GREEN BAY—Signature Snaps is back, our annual look at the top plays from the previous season, along with a poll allowing fans to vote for their favorites.
We'll continue our review of 2014 with the top five special teams plays, as selected by packers.com. They are listed and described here in chronological order.
Be sure to watch the video and vote in the poll. The top vote-getter in each Signature Snaps category will qualify for the final posting in the series, Play of the Year.
Top 5 special teams plays of 2014
Jarrett Boykin, blocked punt (?) vs. Chicago, Week 10
The Packers were already comfortably ahead in the third quarter when things just got worse for the Bears. With Boykin bearing down on Chicago punter Pat O'Donnell, the ball was actually never kicked. The Packers got the ball on what was ruled a fumble, though it had all the looks of Green Bay's only blocked punt of the season.

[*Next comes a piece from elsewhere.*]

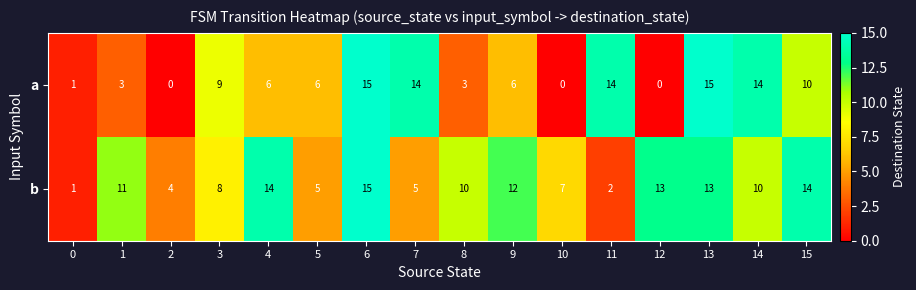

What is the maximum value shown in the chart?

15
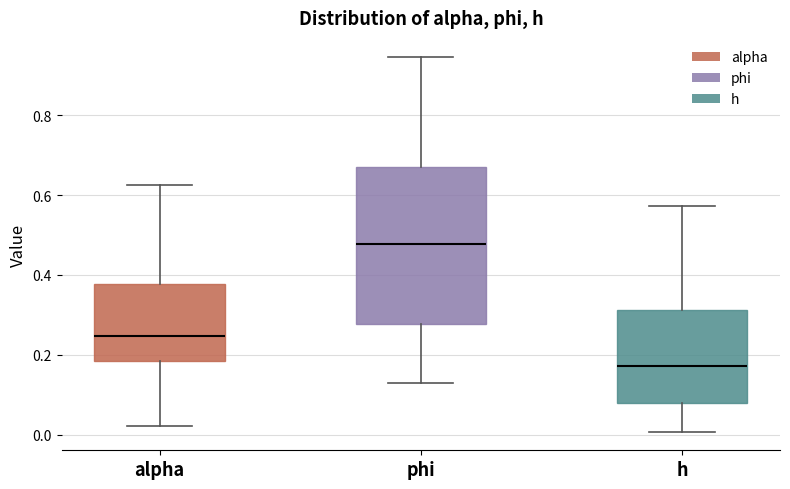

Where does the lower whisker of the box for h end on the y-axis? The values are not printed on the chart, so give them approximately, as read against the axis.

0.00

Micah Hyde, 75-yard punt-return TD vs. Philadelphia, Week 11
Already off to a good start with a 10-point lead in the first quarter, the Packers turned the game into a blowout when Hyde caught Donnie Jones' 50-yard punt, got a handful of good blocks and was in the clear, taking it the distance for a 17-0 lead.
Micah Hyde, 55-yard punt-return TD vs. Detroit, Week 17
The Packers had just gotten stuffed at the goal line on their first offensive series of the game, but the defense held and forced the Lions to punt from their own end zone. Hyde took this one to the house for the first points of the game and his third career punt-return TD, tying the franchise career record also held by Desmond Howard and Will Blackmon.

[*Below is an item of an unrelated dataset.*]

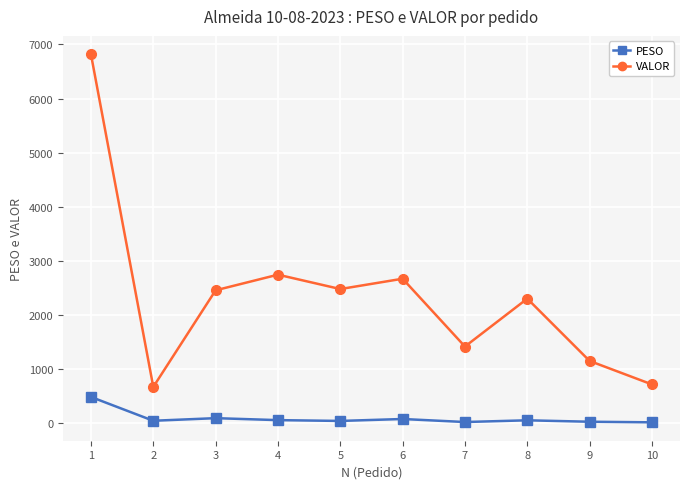

Rank the series at 4 from highest to lowest value.

VALOR, PESO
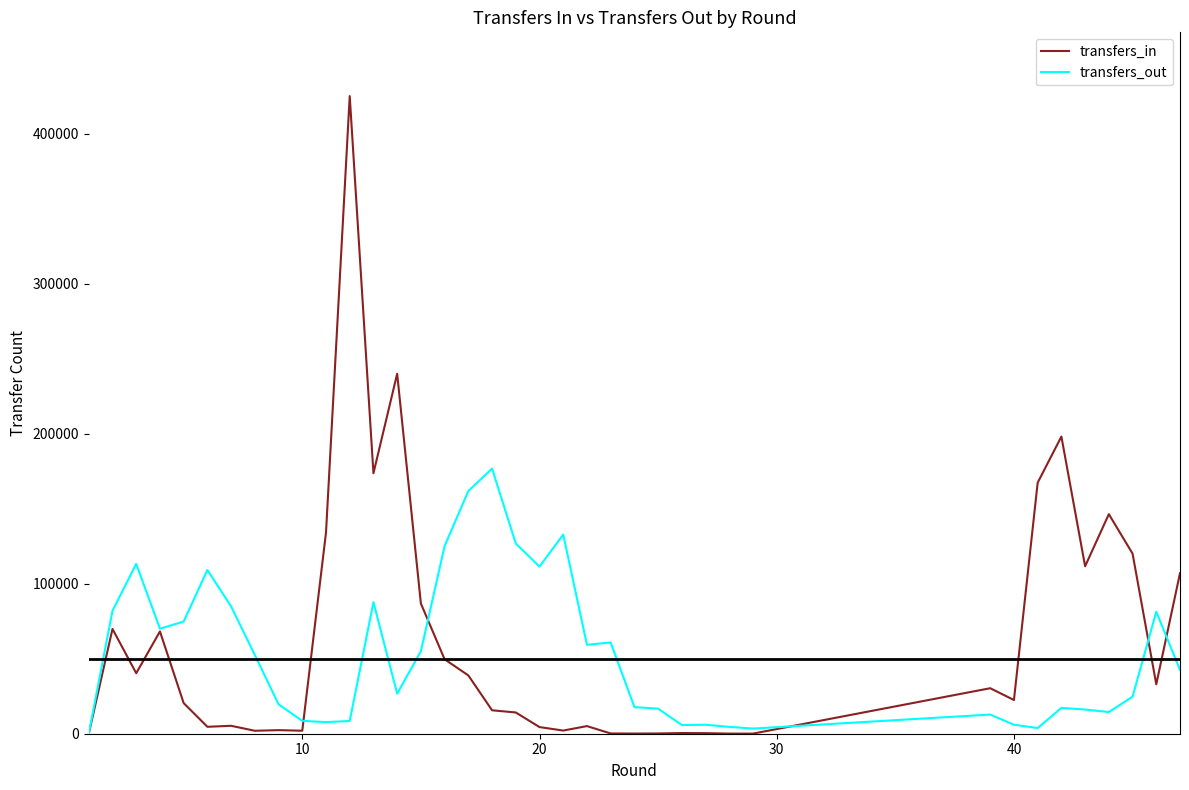

Which series has the largest total across all categories?

transfers_in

Datone Jones, blocked FG vs. Dallas, NFC divisional
In what became a key turning point late in the first half of this playoff game, the Cowboys, leading 14-7, committed a false start in field-goal formation, which forced Dan Bailey's attempt to be backed up five yards. Jones then blocked the 50-yard try with just 29 seconds left in the half, and the Packers quickly drove into field-goal range the other way to get within four points at intermission.
Mason Crosby, 48-yard FG at Seattle, NFC Championship
The Packers had blown a 12-point lead late in the fourth quarter and suddenly trailed by three when they moved into position for Crosby. His fifth field goal of the day was good from 48 yards out with just 14 seconds left in regulation to tie the score and send the game into overtime. Crosby tied the NFL postseason record with five field goals in one game, accomplished eight times previously.